Cheyenne Mountain Zoo

http://www.cmzoo.org/ * 4250 Cheyenne Mountain Zoo Road * Colorado Springs, CO 80906 * (719) 633-9925

One of Colorado Spring’s hotspots of activity. Nestled on the slopes of Cheyenne Mountain, just below the infamous “Gold Camp Road” and Buddhist temple, snug in the middle of elegant housing communities just above the richy-rich Broadmoor, is a pretty elaborate zoo that allows close spaces in getting to know the animals. 146 mountainous acres with close to 800 animals of every variety.

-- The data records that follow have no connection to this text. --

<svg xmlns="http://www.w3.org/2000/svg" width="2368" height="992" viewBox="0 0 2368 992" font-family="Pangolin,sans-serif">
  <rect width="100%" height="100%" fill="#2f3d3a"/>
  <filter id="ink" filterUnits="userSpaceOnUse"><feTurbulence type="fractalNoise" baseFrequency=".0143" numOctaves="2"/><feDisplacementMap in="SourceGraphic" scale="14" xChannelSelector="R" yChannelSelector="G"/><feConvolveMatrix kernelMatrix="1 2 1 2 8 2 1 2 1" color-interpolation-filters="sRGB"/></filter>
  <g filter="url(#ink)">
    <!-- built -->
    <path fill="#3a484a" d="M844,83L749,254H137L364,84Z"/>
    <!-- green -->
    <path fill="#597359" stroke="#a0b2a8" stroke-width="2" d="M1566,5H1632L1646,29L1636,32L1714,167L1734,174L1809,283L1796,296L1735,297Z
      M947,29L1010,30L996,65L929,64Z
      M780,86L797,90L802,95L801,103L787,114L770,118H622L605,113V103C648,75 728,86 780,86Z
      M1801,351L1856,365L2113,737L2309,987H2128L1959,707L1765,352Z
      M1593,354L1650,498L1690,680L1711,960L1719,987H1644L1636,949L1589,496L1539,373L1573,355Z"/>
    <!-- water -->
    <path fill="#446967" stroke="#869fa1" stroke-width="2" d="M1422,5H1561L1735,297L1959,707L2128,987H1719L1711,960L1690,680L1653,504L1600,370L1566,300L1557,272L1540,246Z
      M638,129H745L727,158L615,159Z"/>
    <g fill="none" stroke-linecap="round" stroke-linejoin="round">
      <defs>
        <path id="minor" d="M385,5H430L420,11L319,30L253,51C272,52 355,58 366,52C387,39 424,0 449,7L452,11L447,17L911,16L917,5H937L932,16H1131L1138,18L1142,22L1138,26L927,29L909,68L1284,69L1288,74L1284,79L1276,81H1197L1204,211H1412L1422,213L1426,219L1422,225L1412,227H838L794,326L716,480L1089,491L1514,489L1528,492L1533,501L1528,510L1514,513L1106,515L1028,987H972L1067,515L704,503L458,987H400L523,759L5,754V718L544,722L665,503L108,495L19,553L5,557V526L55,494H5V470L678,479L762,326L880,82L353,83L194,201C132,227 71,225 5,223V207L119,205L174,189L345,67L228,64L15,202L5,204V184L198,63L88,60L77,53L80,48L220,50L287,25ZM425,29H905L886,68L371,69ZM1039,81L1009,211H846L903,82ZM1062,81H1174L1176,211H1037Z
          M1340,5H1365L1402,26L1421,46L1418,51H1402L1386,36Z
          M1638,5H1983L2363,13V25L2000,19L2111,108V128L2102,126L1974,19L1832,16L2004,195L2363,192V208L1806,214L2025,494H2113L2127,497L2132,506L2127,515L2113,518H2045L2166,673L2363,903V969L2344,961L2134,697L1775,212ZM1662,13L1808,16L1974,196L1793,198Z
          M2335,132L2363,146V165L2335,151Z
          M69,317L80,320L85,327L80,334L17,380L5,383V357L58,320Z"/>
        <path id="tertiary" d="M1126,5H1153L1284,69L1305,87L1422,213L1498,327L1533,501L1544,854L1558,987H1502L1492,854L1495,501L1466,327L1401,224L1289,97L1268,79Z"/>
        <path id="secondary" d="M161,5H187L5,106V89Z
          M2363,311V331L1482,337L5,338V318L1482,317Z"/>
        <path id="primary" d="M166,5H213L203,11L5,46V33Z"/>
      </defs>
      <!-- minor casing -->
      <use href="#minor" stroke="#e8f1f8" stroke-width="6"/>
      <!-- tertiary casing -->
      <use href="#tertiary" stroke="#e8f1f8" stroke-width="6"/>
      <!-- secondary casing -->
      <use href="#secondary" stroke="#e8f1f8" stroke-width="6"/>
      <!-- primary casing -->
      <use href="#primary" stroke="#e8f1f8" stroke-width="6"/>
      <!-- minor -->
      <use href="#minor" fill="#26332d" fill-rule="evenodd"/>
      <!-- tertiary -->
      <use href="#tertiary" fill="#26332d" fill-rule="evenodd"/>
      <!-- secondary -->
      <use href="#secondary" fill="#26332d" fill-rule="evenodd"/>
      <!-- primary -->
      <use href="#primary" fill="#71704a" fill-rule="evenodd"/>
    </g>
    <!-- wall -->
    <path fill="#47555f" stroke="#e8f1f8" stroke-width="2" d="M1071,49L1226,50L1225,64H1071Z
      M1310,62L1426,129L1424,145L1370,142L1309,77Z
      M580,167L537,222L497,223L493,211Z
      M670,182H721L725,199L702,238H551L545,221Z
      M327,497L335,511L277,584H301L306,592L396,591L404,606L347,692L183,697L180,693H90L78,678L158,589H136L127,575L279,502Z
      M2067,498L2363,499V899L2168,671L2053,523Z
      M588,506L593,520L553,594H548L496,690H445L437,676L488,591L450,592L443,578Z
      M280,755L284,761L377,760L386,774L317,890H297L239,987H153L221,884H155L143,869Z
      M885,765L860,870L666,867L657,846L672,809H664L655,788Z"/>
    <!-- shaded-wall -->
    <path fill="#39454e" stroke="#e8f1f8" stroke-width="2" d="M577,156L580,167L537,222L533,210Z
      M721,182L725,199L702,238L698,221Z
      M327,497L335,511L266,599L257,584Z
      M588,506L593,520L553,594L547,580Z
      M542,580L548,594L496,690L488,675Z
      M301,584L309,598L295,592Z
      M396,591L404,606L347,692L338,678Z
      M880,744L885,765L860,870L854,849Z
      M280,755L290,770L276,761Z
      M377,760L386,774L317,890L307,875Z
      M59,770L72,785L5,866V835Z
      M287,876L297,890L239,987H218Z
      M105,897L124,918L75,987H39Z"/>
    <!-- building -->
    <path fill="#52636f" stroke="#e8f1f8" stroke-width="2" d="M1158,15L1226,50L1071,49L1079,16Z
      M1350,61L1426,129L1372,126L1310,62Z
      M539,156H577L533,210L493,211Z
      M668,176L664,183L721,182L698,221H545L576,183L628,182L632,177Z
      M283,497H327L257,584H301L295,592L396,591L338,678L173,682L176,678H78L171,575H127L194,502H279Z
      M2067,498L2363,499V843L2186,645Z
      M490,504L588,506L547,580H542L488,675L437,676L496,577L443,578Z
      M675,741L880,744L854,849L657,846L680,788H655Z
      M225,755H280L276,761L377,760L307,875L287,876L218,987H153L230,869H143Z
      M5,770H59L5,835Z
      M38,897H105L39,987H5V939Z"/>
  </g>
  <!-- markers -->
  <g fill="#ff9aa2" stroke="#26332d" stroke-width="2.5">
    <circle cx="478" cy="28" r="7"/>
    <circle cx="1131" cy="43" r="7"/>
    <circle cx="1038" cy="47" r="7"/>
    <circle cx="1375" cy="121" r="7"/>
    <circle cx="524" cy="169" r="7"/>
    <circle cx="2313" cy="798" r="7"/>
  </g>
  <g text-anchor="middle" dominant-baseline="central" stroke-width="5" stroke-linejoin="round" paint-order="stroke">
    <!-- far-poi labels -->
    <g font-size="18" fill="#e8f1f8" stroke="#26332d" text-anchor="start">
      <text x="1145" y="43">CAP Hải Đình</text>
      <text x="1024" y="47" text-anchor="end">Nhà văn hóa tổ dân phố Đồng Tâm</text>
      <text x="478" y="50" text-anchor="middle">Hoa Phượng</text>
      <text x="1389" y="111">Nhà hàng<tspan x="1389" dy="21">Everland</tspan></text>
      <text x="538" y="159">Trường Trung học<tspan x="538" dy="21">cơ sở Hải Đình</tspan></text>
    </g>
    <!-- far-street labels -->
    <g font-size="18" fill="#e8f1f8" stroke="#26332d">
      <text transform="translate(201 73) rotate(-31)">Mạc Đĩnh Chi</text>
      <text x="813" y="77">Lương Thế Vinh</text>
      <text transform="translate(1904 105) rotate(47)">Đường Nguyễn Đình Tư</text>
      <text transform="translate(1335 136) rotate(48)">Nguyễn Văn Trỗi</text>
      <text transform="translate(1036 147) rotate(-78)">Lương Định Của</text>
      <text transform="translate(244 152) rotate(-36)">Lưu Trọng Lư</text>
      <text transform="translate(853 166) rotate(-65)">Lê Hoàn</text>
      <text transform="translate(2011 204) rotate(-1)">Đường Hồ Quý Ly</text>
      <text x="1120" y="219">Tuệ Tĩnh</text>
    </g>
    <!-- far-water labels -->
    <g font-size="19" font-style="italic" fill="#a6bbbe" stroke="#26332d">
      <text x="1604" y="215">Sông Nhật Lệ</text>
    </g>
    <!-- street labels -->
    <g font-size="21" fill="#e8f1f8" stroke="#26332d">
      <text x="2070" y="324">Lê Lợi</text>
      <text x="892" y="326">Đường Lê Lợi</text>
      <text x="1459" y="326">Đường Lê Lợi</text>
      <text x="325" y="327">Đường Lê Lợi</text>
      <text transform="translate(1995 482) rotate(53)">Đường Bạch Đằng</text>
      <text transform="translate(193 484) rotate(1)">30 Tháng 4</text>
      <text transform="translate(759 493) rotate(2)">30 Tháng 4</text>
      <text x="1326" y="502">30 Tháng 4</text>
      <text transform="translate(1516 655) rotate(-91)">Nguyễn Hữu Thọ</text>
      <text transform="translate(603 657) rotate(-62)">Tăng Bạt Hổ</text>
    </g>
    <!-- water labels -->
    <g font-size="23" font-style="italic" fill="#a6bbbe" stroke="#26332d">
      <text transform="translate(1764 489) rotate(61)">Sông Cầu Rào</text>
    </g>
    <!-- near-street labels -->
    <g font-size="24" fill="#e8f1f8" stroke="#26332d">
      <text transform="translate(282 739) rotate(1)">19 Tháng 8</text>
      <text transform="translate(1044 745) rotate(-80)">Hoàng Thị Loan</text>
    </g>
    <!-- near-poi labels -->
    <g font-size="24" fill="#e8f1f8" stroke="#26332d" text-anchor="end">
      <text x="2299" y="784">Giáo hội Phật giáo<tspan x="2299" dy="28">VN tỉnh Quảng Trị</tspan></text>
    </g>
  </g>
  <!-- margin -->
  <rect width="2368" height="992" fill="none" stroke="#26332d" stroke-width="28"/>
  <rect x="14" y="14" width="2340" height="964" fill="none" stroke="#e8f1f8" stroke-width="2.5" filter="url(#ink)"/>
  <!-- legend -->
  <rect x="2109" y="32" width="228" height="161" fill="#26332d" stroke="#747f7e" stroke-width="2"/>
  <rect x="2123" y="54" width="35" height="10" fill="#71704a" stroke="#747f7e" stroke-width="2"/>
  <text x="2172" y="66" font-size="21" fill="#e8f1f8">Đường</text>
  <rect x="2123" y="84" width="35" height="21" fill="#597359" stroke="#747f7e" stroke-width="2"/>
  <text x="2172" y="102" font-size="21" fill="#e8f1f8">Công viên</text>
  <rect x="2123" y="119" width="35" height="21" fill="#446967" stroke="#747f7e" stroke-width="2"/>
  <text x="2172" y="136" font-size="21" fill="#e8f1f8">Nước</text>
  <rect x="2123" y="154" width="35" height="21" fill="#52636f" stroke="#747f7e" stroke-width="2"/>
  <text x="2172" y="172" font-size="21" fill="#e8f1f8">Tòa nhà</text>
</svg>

Also has a skyride and a restaurant. Originally founded in 1926 by philanthropist Spencer Penrose to house his growing collection of exotic animals that originally started out south of town where Fort Carson’s Turkey Creek Ranch now exists. In 1938 the zoo was established as a non-profit public trust for the people of Colorado Springs to “provide recreation, education, conservation and scientific facilities in the field of zoology and related subjects, and to preserve the Zoo in perpetuity for the people of the Pikes Peak region.” The zoo goes out of their way to make each attendee an active participant. Many of the animal areas for the animals that aren’t threatening to humans, are open-aired with little to no fences like the kangaroos, the giraffe’s, peacocks, and other critters. A little pricey but a wonderful experience. Rating: 4 stars out of 5.